[[ Task input, beginning ]]

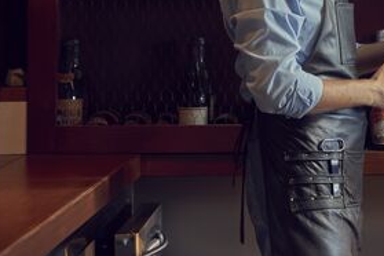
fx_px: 1344
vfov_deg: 10.8
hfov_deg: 16.0
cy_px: 3
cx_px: 383
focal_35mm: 126
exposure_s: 1/60
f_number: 2.8
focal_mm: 55
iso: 400
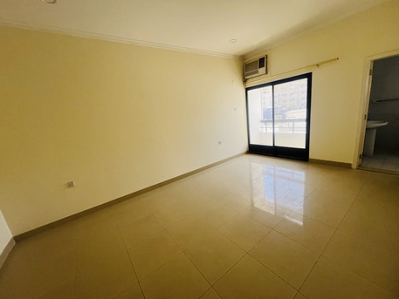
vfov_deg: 89.9
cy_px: 150
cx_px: 200
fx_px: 150
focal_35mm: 13
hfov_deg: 106.2
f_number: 1.8
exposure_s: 1/99
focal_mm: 1.57
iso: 80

[[ Task input, end ]]

Output the material verbatim, skipping the images.

fx_px: 1344
vfov_deg: 10.8
hfov_deg: 16.0
cy_px: 3
cx_px: 383
focal_35mm: 126
exposure_s: 1/60
f_number: 2.8
focal_mm: 55
iso: 400
vfov_deg: 89.9
cy_px: 150
cx_px: 200
fx_px: 150
focal_35mm: 13
hfov_deg: 106.2
f_number: 1.8
exposure_s: 1/99
focal_mm: 1.57
iso: 80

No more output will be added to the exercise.